▶ EXTRACT TO READ:
Then in line 17 you change the name stored in the dog instance to "nancy". Note that nancy has the same length as Rover, and so in line 18 when the HashMap goes to look up the dog, it finds an instance in the correct bin. This is the same instance dog that you created in line 8 and whose name you changed in line 17, so when HashMap calls its equals method it compares the value of the names - which will return true because you are using the same instance (the instance you put into the Map as a key to "Rover value" no longer has a name of Rover, it has a name of nancy.) That is why you get the value back in the second case.

Now in the third case, on line 19 you create a new dog instance and give it a name "Rover". This new instance will look into the correct bin, because it has the correct name length, but since the original instance doesn't have the name "Rover" any more (it has "nancy") the equals comparison will be false and you won't get a value returned.

▶ DATA:
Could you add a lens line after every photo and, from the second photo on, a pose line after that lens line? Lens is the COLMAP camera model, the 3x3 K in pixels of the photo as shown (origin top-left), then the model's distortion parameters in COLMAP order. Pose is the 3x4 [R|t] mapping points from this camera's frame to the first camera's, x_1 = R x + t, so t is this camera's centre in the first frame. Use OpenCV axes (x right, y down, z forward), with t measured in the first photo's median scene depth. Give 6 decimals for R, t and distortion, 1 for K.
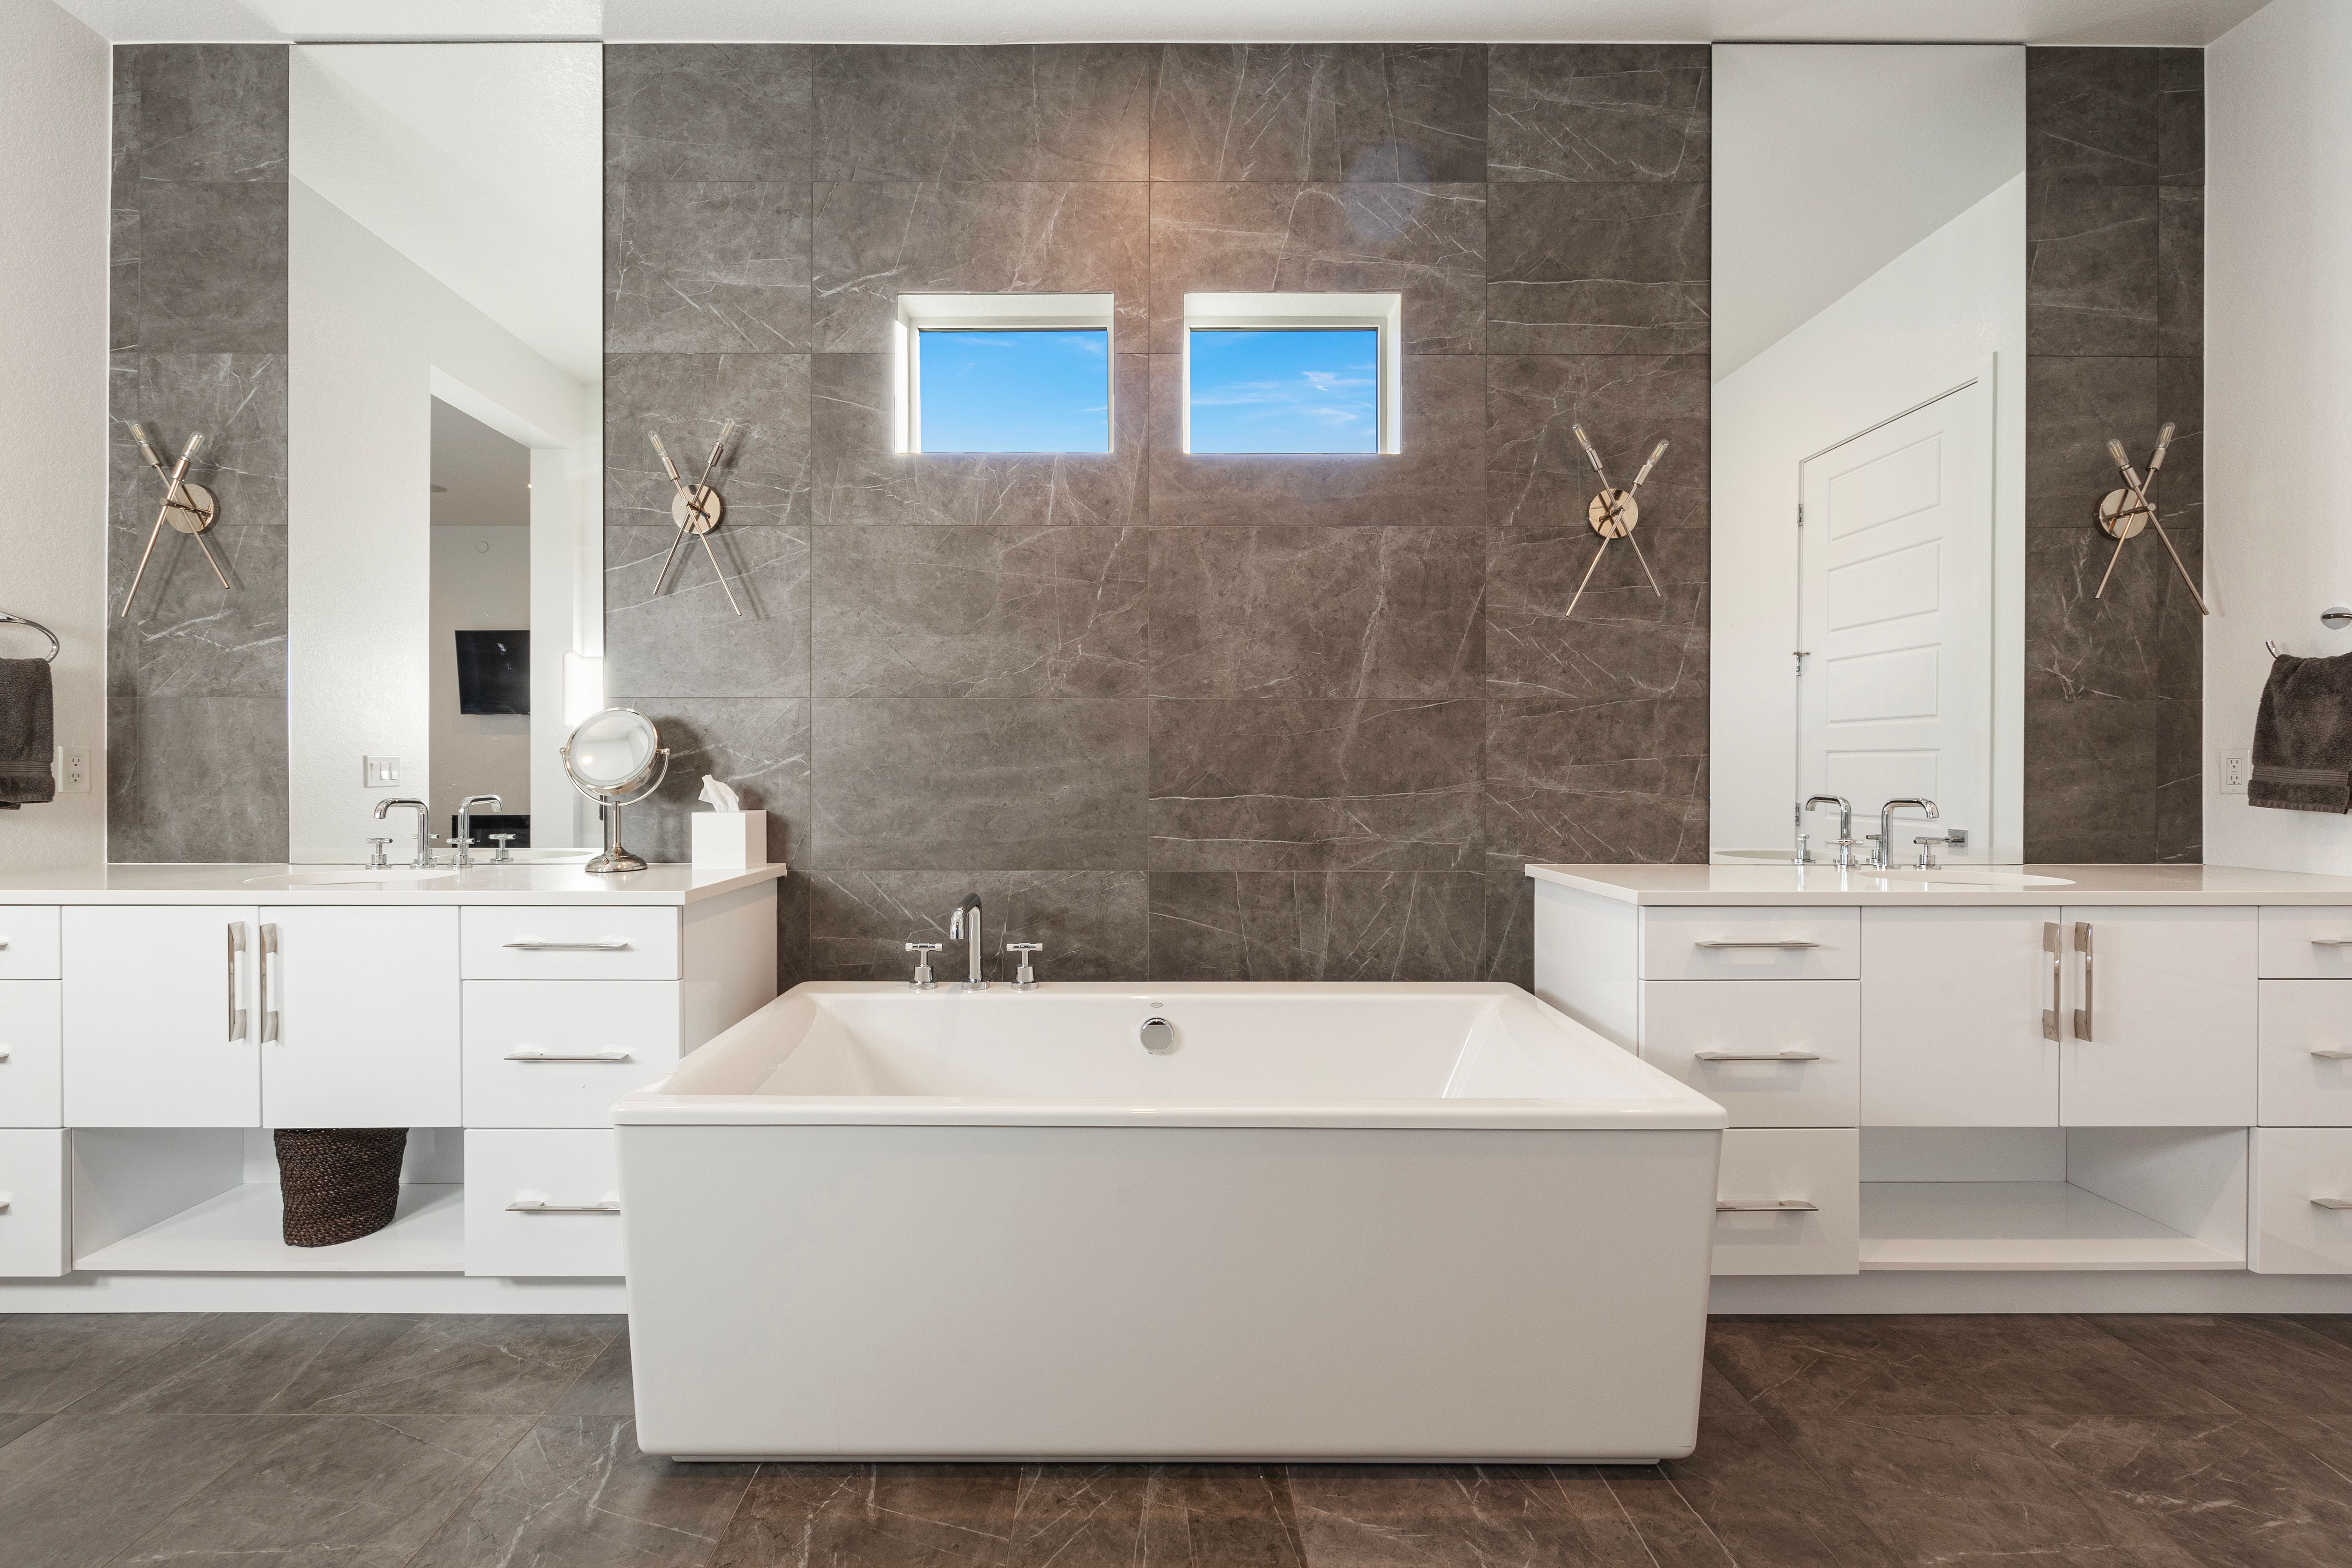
lens RADIAL K [[977.6, 0, 1141.5], [0, 977.6, 780.4], [0, 0, 1]] dist [-0.001653, 0.000072]
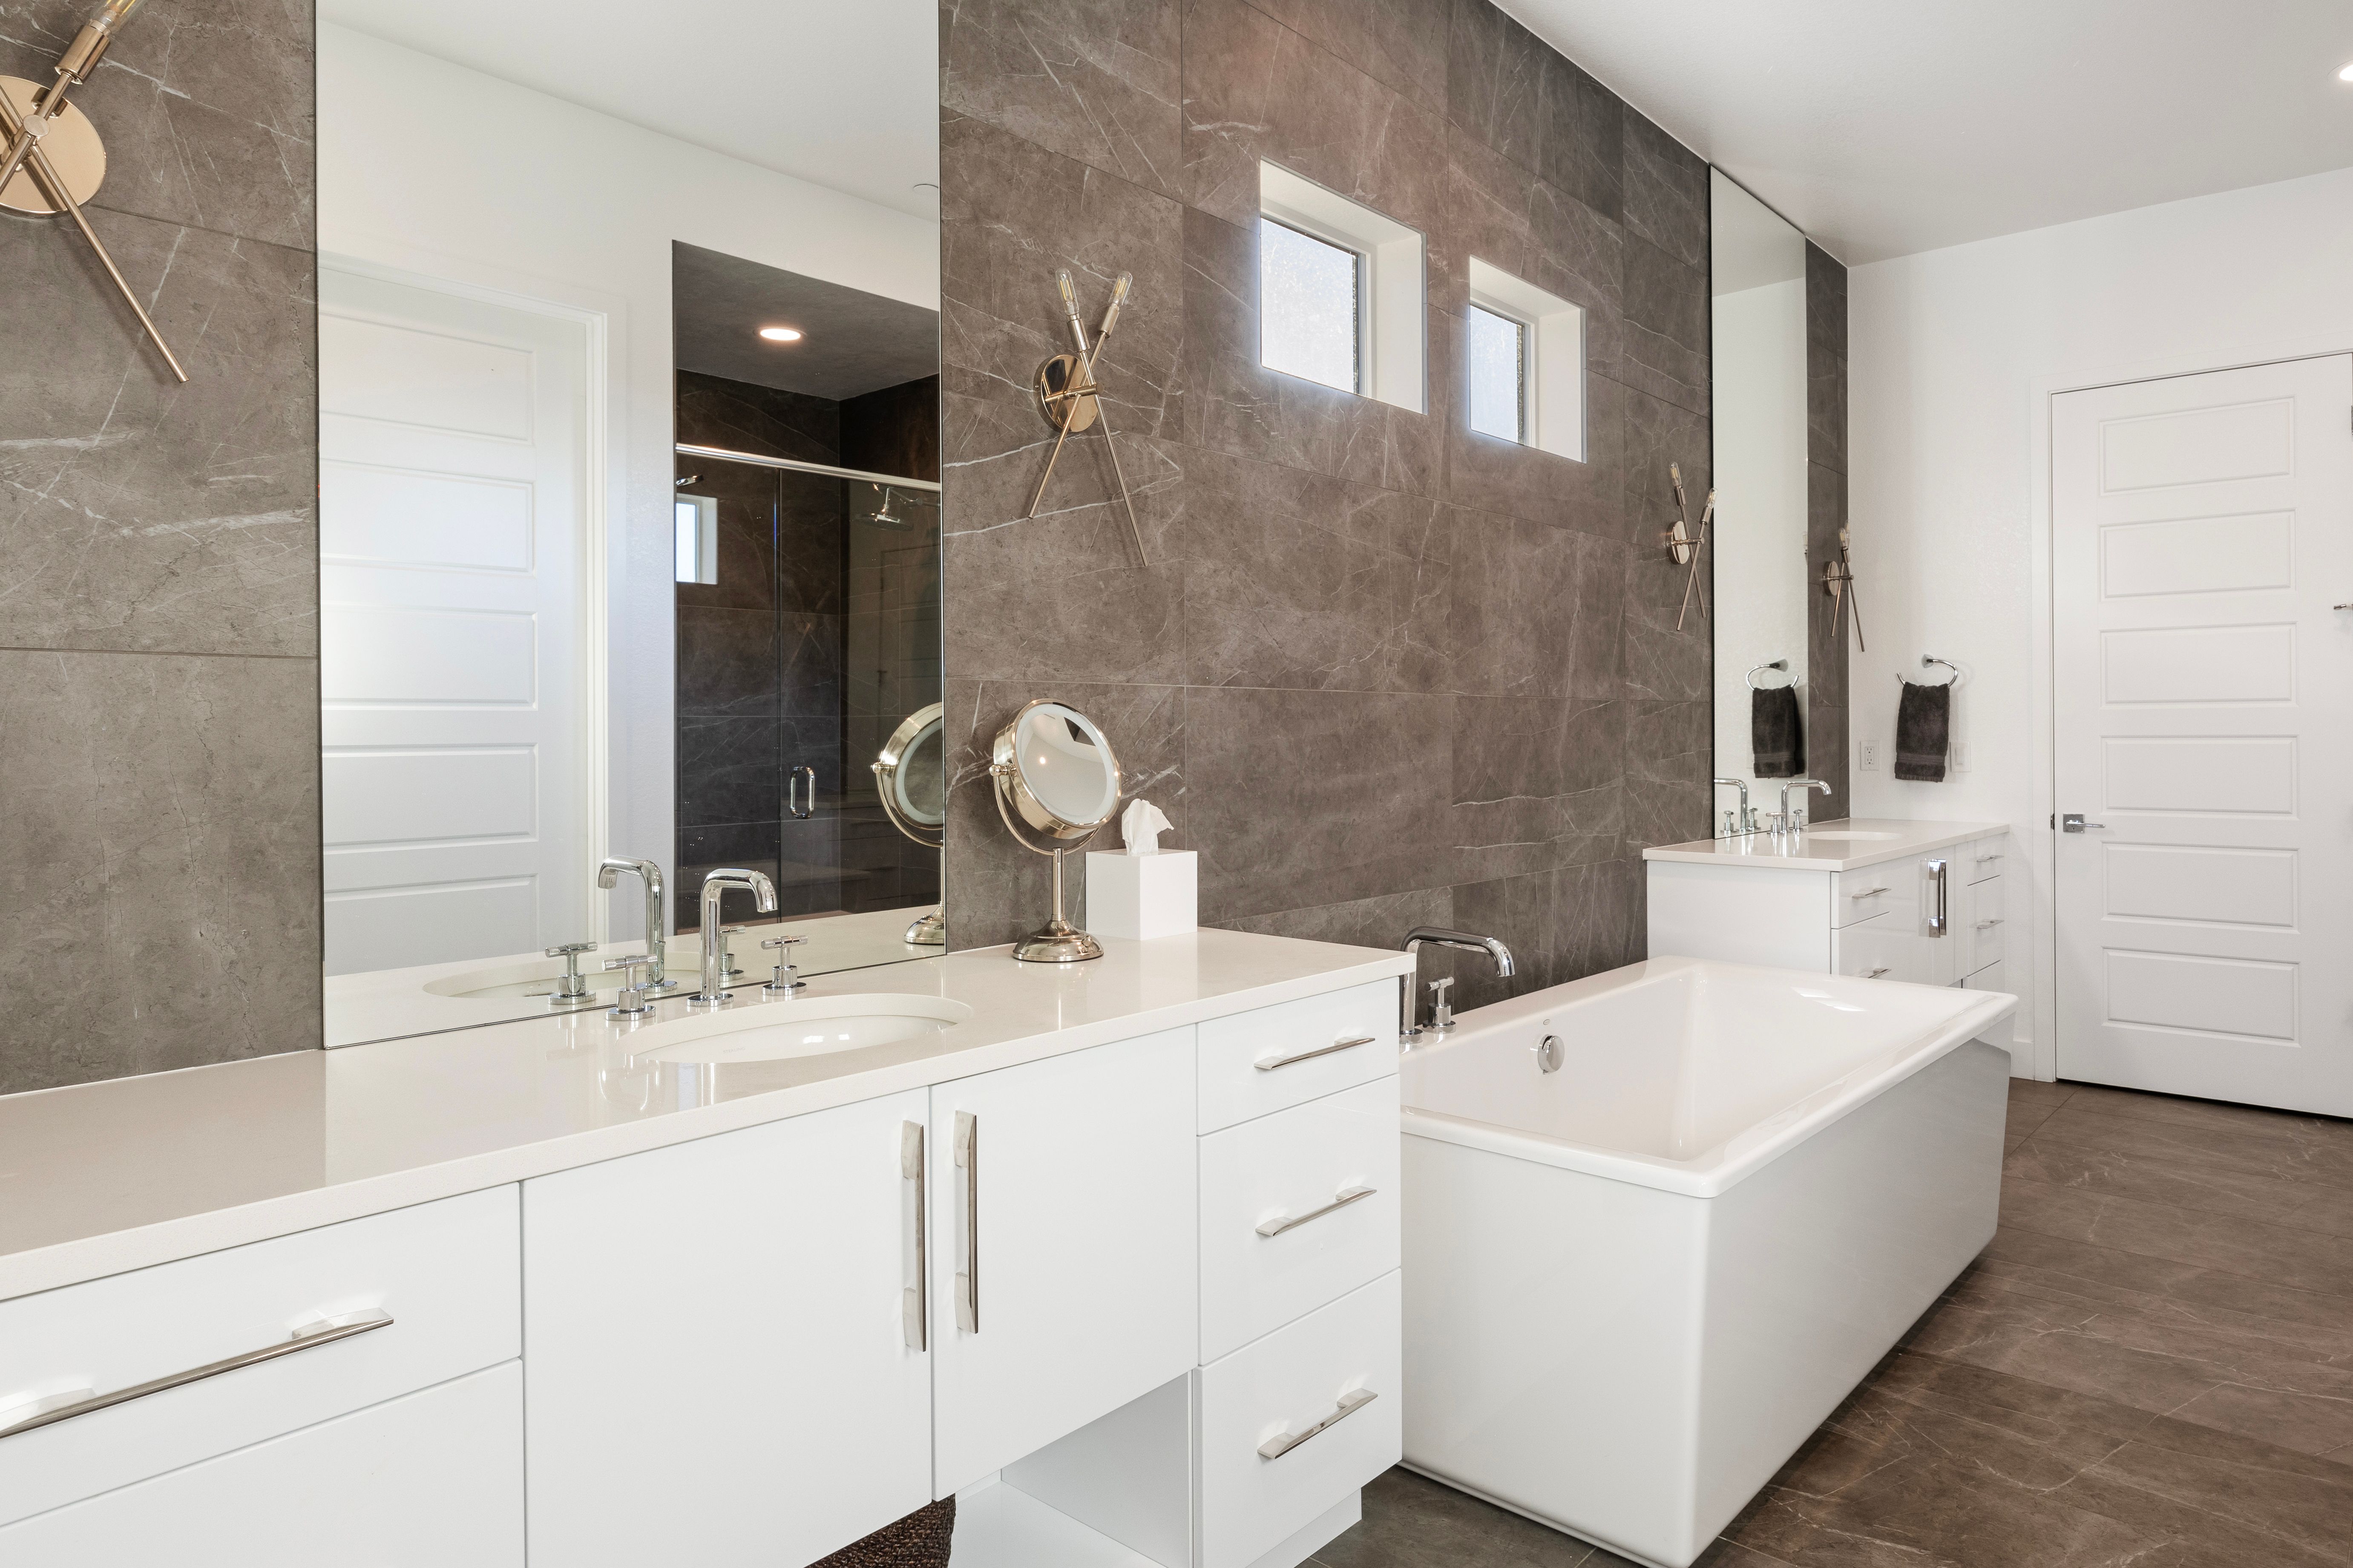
lens RADIAL K [[1412.4, 0, 1283.8], [0, 1412.4, 729.7], [0, 0, 1]] dist [-0.006175, -0.000625]
pose [[0.636713, -0.003750, 0.771092, -1.092673], [0.006876, 0.999976, -0.000816, -0.050989], [-0.771071, 0.005822, 0.636723, 0.288474]]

▶ WORK ORDER 1:
Write out again the part of the HashMap explanation that begins at the words "Now in the third" and stops after "a value returned.".
▶ WORK ORDER 2:
Answer these questions from the HashMap explanation:
(a) In line 17, what is the name stored in the dog instance changed to?
(b) On which line is a new dog instance created and given the name "Rover"?
(c) Why does that new instance look into the correct bin?

▶ TASK RESPONSE 1:
Now in the third case, on line 19 you create a new dog instance and give it a name "Rover". This new instance will look into the correct bin, because it has the correct name length, but since the original instance doesn't have the name "Rover" any more (it has "nancy") the equals comparison will be false and you won't get a value returned.

▶ TASK RESPONSE 2:
(a) "nancy"
(b) Line 19
(c) It has the correct name length.